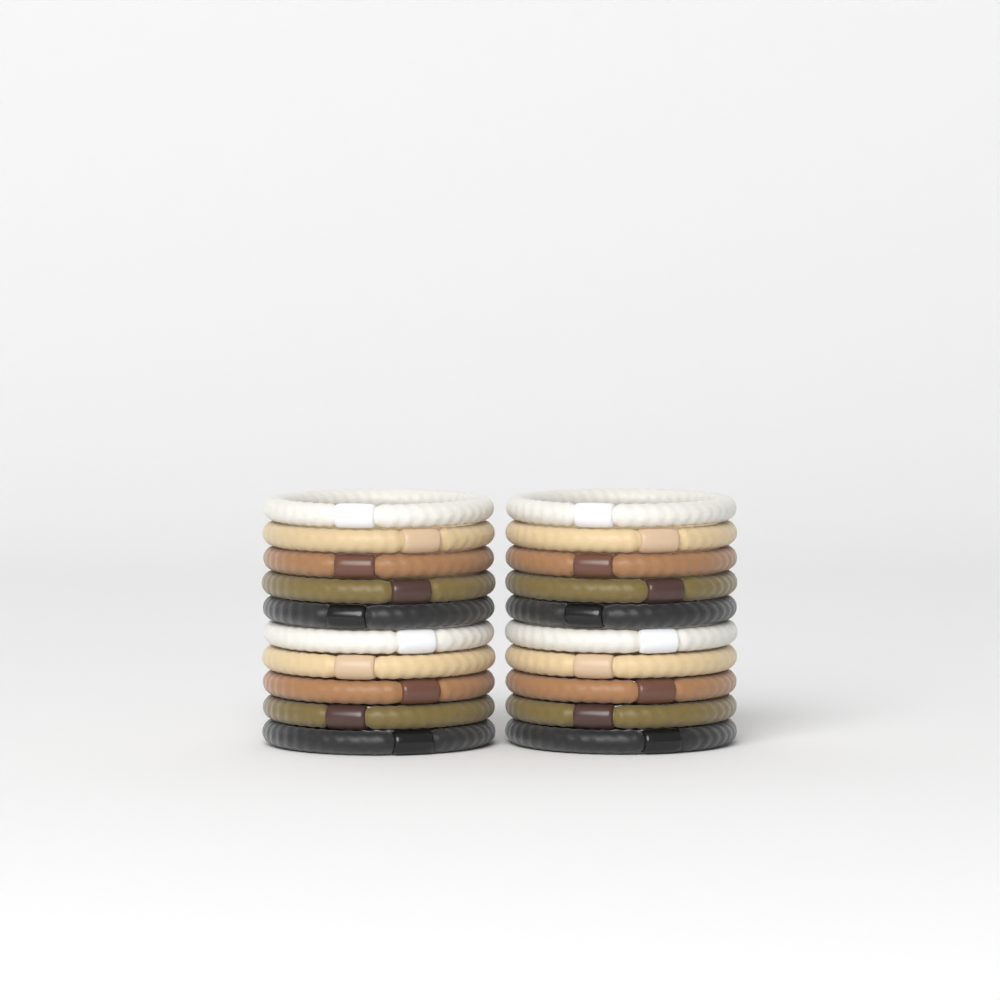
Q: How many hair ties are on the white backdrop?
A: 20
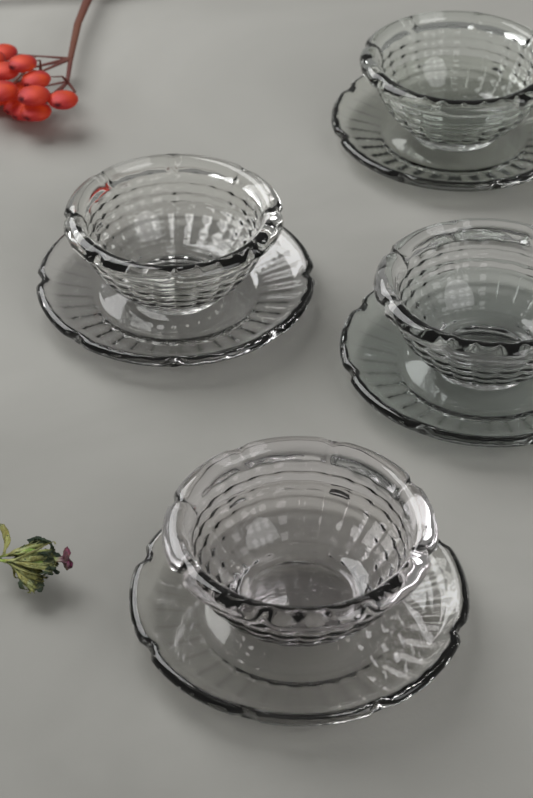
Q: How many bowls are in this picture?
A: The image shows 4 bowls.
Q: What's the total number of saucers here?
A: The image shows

» Goal: Rewrite the material above with every occurrence of "image" swapped for "photo" and all other wording unchanged. Omit the pictures from your version.

» Exercise response:
Q: How many hair ties are on the white backdrop?
A: 20
Q: How many bowls are in this picture?
A: The photo shows 4 bowls.
Q: What's the total number of saucers here?
A: The photo shows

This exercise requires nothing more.